La chlordécone empoisonne durablement la société antillaise


Durant 20 ans, les planteurs de Martinique et de Guadeloupe ont déversé plus de 300 tonnes de Chlordécone dans les bananeraies pour lutter contre le charançon.  Particulièrement persistant, ce produit chimique contamine encore les sols antillais, paralyse  le développement de la pêche et des productions agricoles locales.


Son impact potentiel sur la santé était connu des autorités depuis les années 1970. La chlordécone a pourtant été utilisée jusqu’en 1993 dans les bananeraies des Antilles françaises. Et son héritage toxique vient aggraver la situation de populations déjà confrontées à la précarité et à un état de santé plus fragile que dans l’héxagone.  

L’Inserm a établi un “lien de causalité probable” entre le pesticide et un taux d’incidence du cancer de la prostate, dont la Martinique détient le triste record mondial. Des études sont en cours sur un lien possible avec d’autres types de cancers. L’exposition à la chlordécone est également associée à des cas plus fréquents de naissances prématurées et de problèmes de développement de l’enfant.

Les premiers examens réalisés en 2013-2014 ont permis de détecter des traces du pesticide chez 90% des adultes antillais. Pour 25% des adultes martiniquais et 14% des guadeloupéens, la concentration de chlordécone dans le sang dépasse le seuil de dangerosité fixé par l’Anses (0,4 microgrammes par litre). 

Pêche, élevage et cultures

Les risques de contamination par des aliments issus des circuits légaux sont aujourd’hui limités. Ce qui n’est pas toujours le cas des produits échangés sur les circuits informels, ni des jardins ou des petits élevages des particuliers. La chlordécone se retrouve en effet dans les légumes racines et peut être ingérée par des bovins, des poules ou des porcs.

Une partie des pesticides lessivés par les pluies se déverse dans la mer, contaminant les réserves halieutiques du proche littoral. Une partie des côtes antillaises est toujours interdite à la pêche, paralysant à la fois le développement de ce secteur économique et limitant les sources alimentaires locales.

Même si une page s’est tournée avec le non-lieu prononcé par la justice en janvier 2023, ce scandale sanitaire reste l’objet de tensions entre, d’une part, la population et, d’autre part, les services de l’Etat qui étaient informés du risque encouru par les habitants et les employés des bananeraies, mais aussi des organisations professionnelles de planteurs qui avaient réclamé des dérogations pour utiliser ce produit toxique. 

Protéger les populations

De récentes études sont plus optimistes sur le rythme de dégradation naturelles des résidus de pesticides. D’ici la fin du siècle, les traces de chloredécone dans les sols en surface pourraient passer sous les seuils de détection. Mais les nappes phréatiques resteraient contaminées pour plusieurs décenies supplémentaires. 

La prévention est désormais le principal levier face à ce problème de santé publique. Mais les conseils de prudence sont encore insuffisamment intégrés par les populations les plus  fragiles qui dépendent de leurs jardins et de leurs volailles pour leur alimentation. La cartographie des sols pollués reste d’ailleurs incomplète et les agriculteurs qui produisent des aliments ne sont pas tenus de faire analyser leurs sols. Et face au manque d’entretien du réseau d’alimentation en eau potable (lire par ailleurs…), les habitants de Basse-Terre se tournent parfois vers les sources naturelles d’une eau qui a pu traverser des sols pollués au chlordécone. 

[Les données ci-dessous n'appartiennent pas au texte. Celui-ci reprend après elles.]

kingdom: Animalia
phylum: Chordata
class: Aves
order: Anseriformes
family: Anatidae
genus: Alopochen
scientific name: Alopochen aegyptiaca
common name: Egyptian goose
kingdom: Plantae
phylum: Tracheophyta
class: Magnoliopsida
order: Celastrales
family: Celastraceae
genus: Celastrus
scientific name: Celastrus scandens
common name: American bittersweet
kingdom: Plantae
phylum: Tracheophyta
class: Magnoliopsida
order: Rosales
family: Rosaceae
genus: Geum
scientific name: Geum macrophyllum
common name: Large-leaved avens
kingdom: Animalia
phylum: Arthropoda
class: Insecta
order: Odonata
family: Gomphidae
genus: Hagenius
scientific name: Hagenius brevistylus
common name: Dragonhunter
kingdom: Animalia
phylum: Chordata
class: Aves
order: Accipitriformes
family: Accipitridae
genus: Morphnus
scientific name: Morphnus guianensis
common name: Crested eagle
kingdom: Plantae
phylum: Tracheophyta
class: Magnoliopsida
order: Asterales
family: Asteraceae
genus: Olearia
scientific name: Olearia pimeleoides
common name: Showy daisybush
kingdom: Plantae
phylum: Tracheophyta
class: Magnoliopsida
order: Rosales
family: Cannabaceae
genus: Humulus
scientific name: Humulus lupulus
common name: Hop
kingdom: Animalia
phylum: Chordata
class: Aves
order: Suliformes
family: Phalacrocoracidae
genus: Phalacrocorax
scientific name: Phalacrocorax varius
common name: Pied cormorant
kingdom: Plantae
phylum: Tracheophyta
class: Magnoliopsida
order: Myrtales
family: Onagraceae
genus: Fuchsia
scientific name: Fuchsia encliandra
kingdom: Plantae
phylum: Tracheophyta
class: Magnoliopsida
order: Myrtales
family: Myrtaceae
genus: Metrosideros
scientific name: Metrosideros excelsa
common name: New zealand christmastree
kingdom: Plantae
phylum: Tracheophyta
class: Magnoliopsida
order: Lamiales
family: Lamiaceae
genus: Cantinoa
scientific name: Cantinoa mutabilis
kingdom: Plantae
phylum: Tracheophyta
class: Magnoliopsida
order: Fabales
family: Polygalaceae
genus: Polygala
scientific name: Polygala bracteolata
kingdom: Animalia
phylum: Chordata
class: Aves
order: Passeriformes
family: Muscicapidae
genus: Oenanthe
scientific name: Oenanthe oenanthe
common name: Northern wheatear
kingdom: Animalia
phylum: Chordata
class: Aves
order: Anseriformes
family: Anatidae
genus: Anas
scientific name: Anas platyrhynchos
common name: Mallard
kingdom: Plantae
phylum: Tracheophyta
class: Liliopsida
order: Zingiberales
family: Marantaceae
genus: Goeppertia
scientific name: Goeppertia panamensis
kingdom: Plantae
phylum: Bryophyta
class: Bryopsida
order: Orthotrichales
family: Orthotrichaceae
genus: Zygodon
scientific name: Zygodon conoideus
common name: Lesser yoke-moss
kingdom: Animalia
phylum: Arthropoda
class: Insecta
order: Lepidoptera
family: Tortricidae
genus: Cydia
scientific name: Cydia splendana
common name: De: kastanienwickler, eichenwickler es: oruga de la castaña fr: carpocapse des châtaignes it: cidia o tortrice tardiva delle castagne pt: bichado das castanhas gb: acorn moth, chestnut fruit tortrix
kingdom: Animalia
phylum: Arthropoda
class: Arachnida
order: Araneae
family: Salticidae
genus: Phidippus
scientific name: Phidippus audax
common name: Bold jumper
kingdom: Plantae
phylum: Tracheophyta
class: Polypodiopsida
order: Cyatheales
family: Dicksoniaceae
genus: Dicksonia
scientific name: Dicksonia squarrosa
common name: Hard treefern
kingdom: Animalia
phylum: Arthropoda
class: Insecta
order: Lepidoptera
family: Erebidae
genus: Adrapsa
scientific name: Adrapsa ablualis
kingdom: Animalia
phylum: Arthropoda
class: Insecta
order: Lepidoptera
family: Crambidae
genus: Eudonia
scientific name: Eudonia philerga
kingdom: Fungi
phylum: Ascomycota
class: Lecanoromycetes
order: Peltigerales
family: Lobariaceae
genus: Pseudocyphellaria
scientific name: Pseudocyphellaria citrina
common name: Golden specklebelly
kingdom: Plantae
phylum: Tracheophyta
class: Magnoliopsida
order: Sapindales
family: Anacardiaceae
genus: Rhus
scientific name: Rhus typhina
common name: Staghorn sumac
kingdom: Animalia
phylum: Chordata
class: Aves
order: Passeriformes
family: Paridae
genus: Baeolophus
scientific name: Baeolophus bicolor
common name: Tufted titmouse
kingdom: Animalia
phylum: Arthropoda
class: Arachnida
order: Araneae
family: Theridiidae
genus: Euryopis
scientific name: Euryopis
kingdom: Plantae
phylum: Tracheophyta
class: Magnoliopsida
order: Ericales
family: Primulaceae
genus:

Résultats des analyses de sols de Martinique et de Guadeloupe. Les zones en orange et rouge présentent les plus fortes concentrations en chlordécone (cartes réalisées par DAAF Guadeloupe et DEAL Martinique)

Source : 

Catherine PROCACCIA,L’impact de l’utilisation de la chlordécone aux Antilles françaises, Rapport au nom de l’Office parlementaire d’évaluation des choix scientifiques et technologiques, février 2023

Gouvernement, Plan stratégique de lutte contre la pollution par la chlordécone 2021-2027, mars 2022).